The bus body has a hydraulic tailgate, strong enough to support a cradle for an engine lowered by the crane. From there, the cradle can be rolled into a steel-walled work room in the rear of the bus, where it can be serviced. Or the engine, work room, bus and all can drive to another facility.

What’s the customer to do while waiting? The front of the bus is outfitted as a VIP room with internet, galley, and a skylit shower.

The mobile service facility is the brainchild of Edivaldo S. Coelho, pilot, mechanic and engineer, president of MAGA Aviation, headquartered at Campos dos Amarais airfield in Campinas. Widely known as “Engineer MacGyver,” (for the scientific crimebusting television character) Coelho is at the Bombardier stand (5122) throughout the LABACE show.

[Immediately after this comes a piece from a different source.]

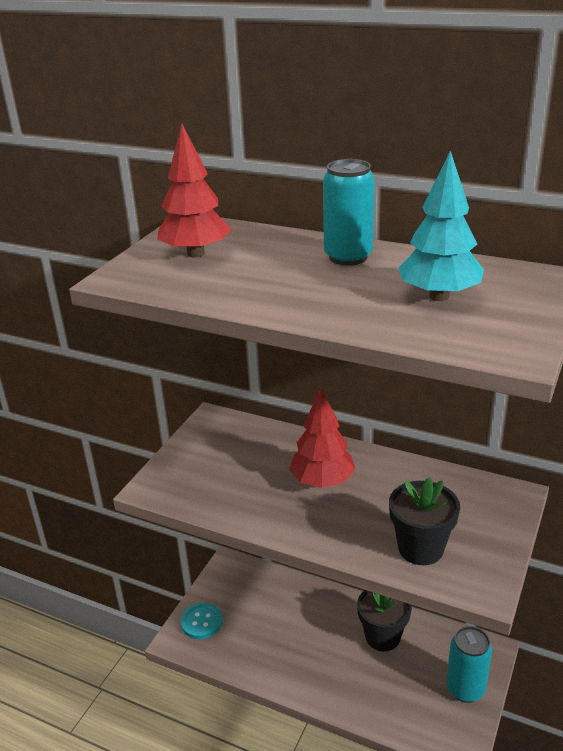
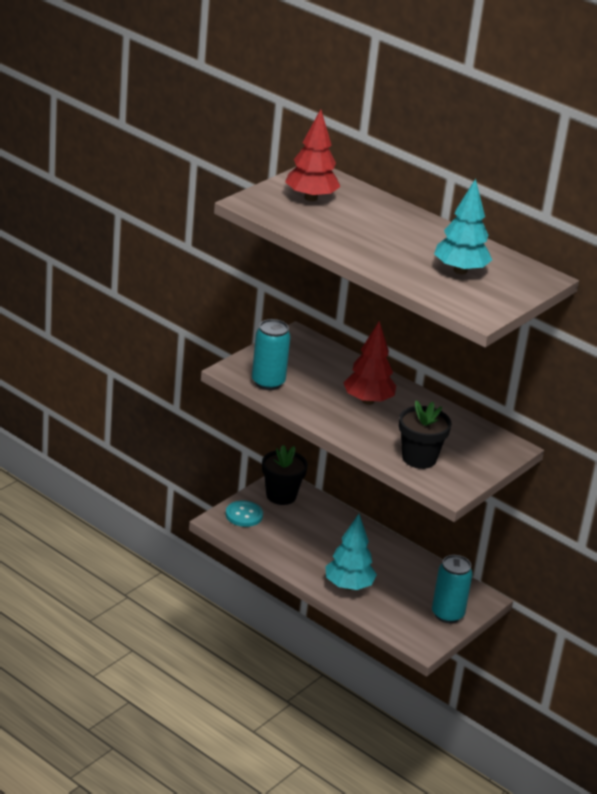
camera: 10 degrees right, 0 degrees up
turquoise can [323,159,375,266] -> turquoise can moved to [252,319,291,390]
black flower pot [357,590,412,652] -> black flower pot moved to [262,445,308,505]
none -> turquoise tree [325,514,377,590]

He's joined by a team that includes his wife, who “administers the firm, and does all the MAGA paperwork”; The couple's three daughters; and a son who “designed the bus conversion” along with his father.

Several LABACEs ago, MAGA showed (independent of Bombardier) a smaller van. “The small one is for Learjets, the big one is for Globals and Challengers,” Coelho boasts. The new bus was completed two days ago, but the smaller one remains in service; “Sometimes it goes to São Paulo four, five times a week,” a daughter noted. “It’s much cheaper to bring the bus to São Paulo to repair a tire than to bring the aircraft to Campinas.” The smaller MAGA bus also visits such neighboring airports as Sorocaba and Jundiaí.

While the flamboyant exterior of the bus is the first thing to catch the eye, its backbone is strong. The steel column that supports the crane runs through the work room beside an industrial-style panel that controls all the custom equipment, including the APU and the crane. A remote control maneuvers the crane from outside the bus, and stabilizers lower from the undercarriage. The hydraulics can handle 56 gal/min of MIL5606 fluid. At LABACE, the bus is parked beside a Challenger, and Coelho gestures, “If the [airplane's] APU is out of commission, the main engine won’t start. Well, I've got an APU.”

Coelho’s children all spent a year of high school in the U.S. upper Midwest, and two daughters are now in college in Florida, one at Embry-Riddle Aeronautical University. Coelho has some 7,000 hours of flying in his logbook, all in Learjets or Challengers, and is currently flying a 350 out of Sorocaba airport for a brewery.

Asked to compare Sorocaba, MRO base for the other manufacturers, to Campo dos Amarais, his verdict is, “The runway at Sorocaba is longer, but the highway to Campinas is better.”